[Extrait choisi]:

HD : Avez-vous des échos de la préparation de cette journée, sera-t-elle un succès comme en 2012 ?
JLM : J’y compte bien. Nous écrivons ensemble une page de la légende populaire ! On sait qu’il y aura des dizaines de milliers de personnes. Mais quel est le degré de porosité entre les milieux que nous mobilisons et le reste de la société ? La moitié des gens ne savent pas pour qui ils vont voter. Ce n’est pas de l’apolitisme, mais un refus de la scène politique qui est proposée.
Pendant un temps on nous disait que le mot d’ordre de 6ème République n’avait pas de rapport avec la question sociale et qu’il était trop abstrait. Mais entre-temps il y a eu six 49.3 pour faire passer la loi El Khomri et la loi Macron. Donc beaucoup de gens ont compris qu’il y avait un rapport entre la nature des institutions et le projet social.
240 commentaires
ericorouge
Bravo Mr Mélenchon d’avoir été, hier soir, à la hauteur de ce que nous attendions de vous. Cela nous aide à convaincre autour de nous. Au delà de la vacuité de beaucoup de phrase de Mr Macron (relevé par Mme Le Pen, pour un fois à juste titre) j’ai remarqué qu’il avait des facultés que l’on prête d’habitude au caméléon. Quand il parle de salaires après une intervention de Benoit Hamon ou de Jean-Luc, il utilise le mot cotisations sociales. Après une intervention de Fillon ou Le Pen ce mot devient charges. Méfiez vous des caméléons politiques, leurs proies sont les électeurs !
Lucas B.
Je n’ai pas vu le débat mais je vois le résultat aujourd’hui sur le compteur de soutiens au candidat de la France Insoumise. Compteur explosé avec 17 000 soutiens de plus entre hier et aujourd’hui et le plafond des 300 000 largement enfoncé !

[Données enregistrées]:
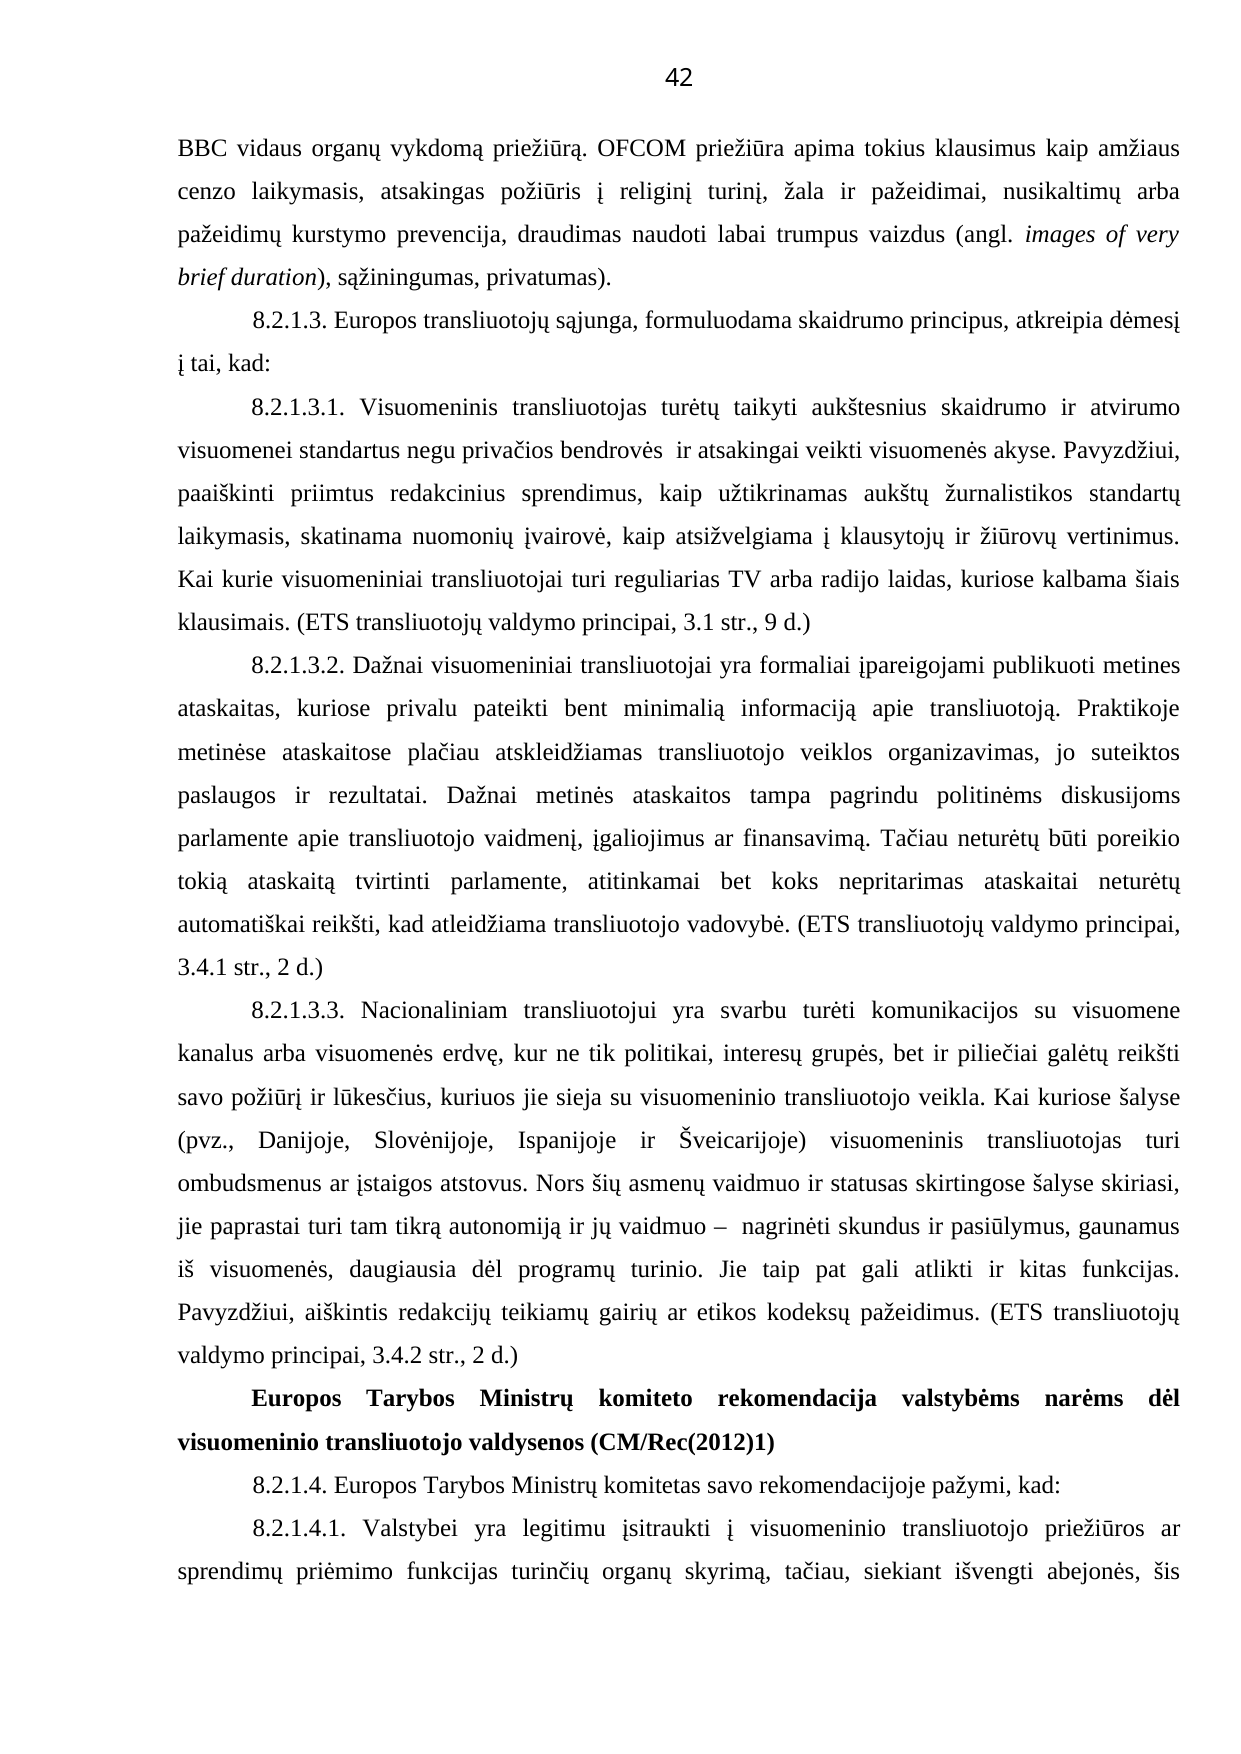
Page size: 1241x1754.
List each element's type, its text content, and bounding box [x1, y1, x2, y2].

[Consigne]: Reprends la partie de l'extrait choisi qui s'ouvre sur les mots contenant « HD : Avez-vous » et se ferme sur « le projet social. », en y changeant « société » en « population ».

[Corrigé]:
HD : Avez-vous des échos de la préparation de cette journée, sera-t-elle un succès comme en 2012 ?
JLM : J’y compte bien. Nous écrivons ensemble une page de la légende populaire ! On sait qu’il y aura des dizaines de milliers de personnes. Mais quel est le degré de porosité entre les milieux que nous mobilisons et le reste de la population ? La moitié des gens ne savent pas pour qui ils vont voter. Ce n’est pas de l’apolitisme, mais un refus de la scène politique qui est proposée.
Pendant un temps on nous disait que le mot d’ordre de 6ème République n’avait pas de rapport avec la question sociale et qu’il était trop abstrait. Mais entre-temps il y a eu six 49.3 pour faire passer la loi El Khomri et la loi Macron. Donc beaucoup de gens ont compris qu’il y avait un rapport entre la nature des institutions et le projet social.